It was in early 2014 that my veterinarian friend first recommended I look into CBD oil for dogs. My oldest dog was suffering from arthritis and my middle dog had recently begun suffering from severe anxiety any time I walked toward the door. The CBD oil did wonders for both my dogs. Since then, I’ve been a strong advocate for CBD Treats and Oil for Dogs.
For anxiety, CBD products with a ratio of 20:1 or higher are recommended and administered as drops, capsules, or edibles. High-CBD cannabinoids can be very effective in reducing chronic anxiety, treating temporary stress, and protecting the body from the physiological effects of both. Varieties high in linalool, a terpene shared with lavender, are known to be effective for relieving anxiety. In particular the strain AC/DC is very effective.
Cost is another consideration. Most CBD oils are sold in concentrations of 300 to 750 mg, although this may range from less than 100 mg to more than 2,000. A good indicator of price-point is the cost per milligram. Low-cost CBD oils usually fall between five and 10 cents per mg; mid-range prices are 11 to 15 cents per mg; and higher-end oils cost 16 cents per mg or higher. Given these varying per-milligram costs, a bottle of CBD oil may be priced anywhere from $10 or less to $150 or more.
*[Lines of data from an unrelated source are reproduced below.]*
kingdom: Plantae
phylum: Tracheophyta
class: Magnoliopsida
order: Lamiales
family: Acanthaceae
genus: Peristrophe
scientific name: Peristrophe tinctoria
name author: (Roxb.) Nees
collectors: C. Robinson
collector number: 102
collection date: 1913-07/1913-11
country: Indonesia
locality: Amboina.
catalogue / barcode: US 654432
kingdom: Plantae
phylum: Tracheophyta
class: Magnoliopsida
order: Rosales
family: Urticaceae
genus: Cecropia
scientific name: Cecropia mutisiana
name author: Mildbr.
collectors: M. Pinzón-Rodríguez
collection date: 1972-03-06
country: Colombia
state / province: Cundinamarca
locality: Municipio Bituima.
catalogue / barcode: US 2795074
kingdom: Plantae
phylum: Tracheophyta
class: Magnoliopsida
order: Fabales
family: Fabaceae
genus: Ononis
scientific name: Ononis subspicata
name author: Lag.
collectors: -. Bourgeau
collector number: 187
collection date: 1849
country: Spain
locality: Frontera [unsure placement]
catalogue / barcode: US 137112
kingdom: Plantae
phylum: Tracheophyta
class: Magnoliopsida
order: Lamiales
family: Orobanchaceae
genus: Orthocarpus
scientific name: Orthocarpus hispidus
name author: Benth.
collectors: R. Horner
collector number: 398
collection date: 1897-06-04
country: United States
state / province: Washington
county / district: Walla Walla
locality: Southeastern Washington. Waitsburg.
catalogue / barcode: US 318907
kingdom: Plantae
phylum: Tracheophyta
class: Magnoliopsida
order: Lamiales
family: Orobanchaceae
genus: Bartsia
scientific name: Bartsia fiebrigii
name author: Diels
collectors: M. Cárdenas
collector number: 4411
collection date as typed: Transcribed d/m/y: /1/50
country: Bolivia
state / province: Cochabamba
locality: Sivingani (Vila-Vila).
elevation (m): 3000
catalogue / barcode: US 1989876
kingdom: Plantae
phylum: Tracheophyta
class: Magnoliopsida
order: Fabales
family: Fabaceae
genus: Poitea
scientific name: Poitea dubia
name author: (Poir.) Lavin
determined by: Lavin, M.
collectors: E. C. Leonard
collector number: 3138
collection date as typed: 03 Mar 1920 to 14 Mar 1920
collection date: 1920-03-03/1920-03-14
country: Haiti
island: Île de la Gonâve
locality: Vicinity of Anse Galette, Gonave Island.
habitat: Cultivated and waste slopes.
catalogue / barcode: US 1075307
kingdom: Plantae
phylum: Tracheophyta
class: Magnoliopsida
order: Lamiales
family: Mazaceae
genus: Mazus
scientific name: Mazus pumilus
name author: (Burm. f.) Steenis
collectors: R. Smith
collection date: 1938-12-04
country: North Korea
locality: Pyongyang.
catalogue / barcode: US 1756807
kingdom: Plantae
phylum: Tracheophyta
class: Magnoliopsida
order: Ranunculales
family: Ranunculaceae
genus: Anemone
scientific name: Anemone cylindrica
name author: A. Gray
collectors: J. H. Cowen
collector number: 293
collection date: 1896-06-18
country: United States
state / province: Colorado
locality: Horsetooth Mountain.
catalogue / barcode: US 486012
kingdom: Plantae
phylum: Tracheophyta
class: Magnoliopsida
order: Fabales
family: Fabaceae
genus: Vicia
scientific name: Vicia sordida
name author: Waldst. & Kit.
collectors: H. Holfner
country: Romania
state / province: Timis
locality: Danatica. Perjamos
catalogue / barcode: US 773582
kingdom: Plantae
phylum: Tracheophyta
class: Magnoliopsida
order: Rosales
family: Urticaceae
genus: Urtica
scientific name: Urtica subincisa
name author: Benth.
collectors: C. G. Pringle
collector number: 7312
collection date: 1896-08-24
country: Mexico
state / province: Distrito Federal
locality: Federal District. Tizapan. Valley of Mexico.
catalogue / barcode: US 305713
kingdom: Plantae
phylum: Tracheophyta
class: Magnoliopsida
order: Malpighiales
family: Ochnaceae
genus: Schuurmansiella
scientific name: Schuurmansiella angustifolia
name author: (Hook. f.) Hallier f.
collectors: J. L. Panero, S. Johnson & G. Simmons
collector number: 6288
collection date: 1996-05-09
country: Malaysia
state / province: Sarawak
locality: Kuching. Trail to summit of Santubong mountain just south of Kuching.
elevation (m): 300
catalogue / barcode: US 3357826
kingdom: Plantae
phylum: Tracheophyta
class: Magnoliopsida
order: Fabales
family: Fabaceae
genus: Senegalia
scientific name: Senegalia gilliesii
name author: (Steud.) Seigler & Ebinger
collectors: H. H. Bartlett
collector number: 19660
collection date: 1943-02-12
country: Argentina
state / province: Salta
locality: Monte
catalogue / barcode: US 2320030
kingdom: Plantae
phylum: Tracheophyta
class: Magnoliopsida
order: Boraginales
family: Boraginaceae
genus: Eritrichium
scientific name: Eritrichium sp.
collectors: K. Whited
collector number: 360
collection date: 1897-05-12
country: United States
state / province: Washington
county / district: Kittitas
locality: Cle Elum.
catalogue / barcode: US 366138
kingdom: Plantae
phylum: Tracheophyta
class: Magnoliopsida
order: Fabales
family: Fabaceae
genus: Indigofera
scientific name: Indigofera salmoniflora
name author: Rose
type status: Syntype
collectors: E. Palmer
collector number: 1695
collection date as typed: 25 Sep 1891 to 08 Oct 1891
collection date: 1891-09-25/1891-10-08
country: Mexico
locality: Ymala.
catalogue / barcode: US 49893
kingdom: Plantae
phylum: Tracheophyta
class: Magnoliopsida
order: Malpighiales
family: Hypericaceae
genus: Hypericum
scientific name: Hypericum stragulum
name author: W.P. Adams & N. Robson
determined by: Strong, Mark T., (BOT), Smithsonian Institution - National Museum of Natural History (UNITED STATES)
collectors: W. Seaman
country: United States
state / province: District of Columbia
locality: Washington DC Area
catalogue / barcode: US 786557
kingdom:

I decided to try CBD when I was withdrawing from Tramadol, a synthetic opiate I had been taking for pain (with 2 other medications) for over a year. As I began slowly reducing my use, I experienced a lot of anxiety and muscle tremors in my legs especially. I know that using a marijuana medication meant that my pain doctor would not prescribe for me again, but I was getting off the pain medications one by one anyway, so I don't care.
There are new CBD companies coming online every week – these span the range from truly awful to really great. So how to choose the best? The quality of the CBD oil itself is obviously the most important factor – and many companies do take the quality of their products seriously. To reward those companies, we gave more weight to the quality of the product than any other category.
Following cloning of the endogenous receptor for THC, namely the CB1R, endogenous CB1R ligands, or “endocannabinoids” (eCBs) were discovered, namely anandamide (AEA) and 2-arachidonoylglycerol (reviewed in ). The CB1R is an inhibitory Gi/o protein-coupled receptor that is mainly localized to nerve terminals, and is expressed on both γ-aminobutryic acid-ergic and glutamatergic neurons. eCBs are fatty acid derivatives that are synthesized on demand in response to neuronal depolarization and Ca2+ influx, via cleavage of membrane phospholipids. The primary mechanism by which eCBs regulate synaptic function is retrograde signaling, wherein eCBs produced by depolarization of the postsynaptic neuron activate presynaptic CB1Rs, leading to inhibition of neurotransmitter release . The “eCB system” includes AEA and 2-arachidonoylglycerol; their respective degradative enzymes fatty acid amide hydroxylase (FAAH) and monoacylglycerol lipase; the CB1R and related CB2 receptor (the latter expressed mainly in the periphery); as well as several other receptors activated by eCBs, including the TRPV1 receptor, peroxisome proliferator-activated receptor-γ, and G protein-coupled 55 receptor, which functionally interact with CB1R signaling (reviewed in [21, 24]). Interactions with the TRPV1 receptor, in particular, appear to be critical in regulating the extent to which eCB release leads to inhibition or facilitation of presynaptic neurotransmitter release . The TRPV1 receptor is a postsynaptic cation channel that underlies sensation of noxious heat in the periphery, with capsacin (hot chili) as an exogenous ligand. TRPV1 receptors are also expressed in the brain, including the amygdala, periaqueductal grey, hippocampus, and other areas [26, 27].
In the United States, non-FDA approved CBD products are classified as Schedule I drugs under the Controlled Substances Act. This means that production, distribution, and possession of non-FDA approved CBD products is illegal under federal law. In addition, in 2016 the Drug Enforcement Administration added "marijuana extracts" to the list of Schedule I drugs, which it defined as "an extract containing one or more cannabinoids that has been derived from any plant of the genus Cannabis, other than the separated resin (whether crude or purified) obtained from the plant." Previously, CBD had simply been considered "marijuana", which is a Schedule I drug.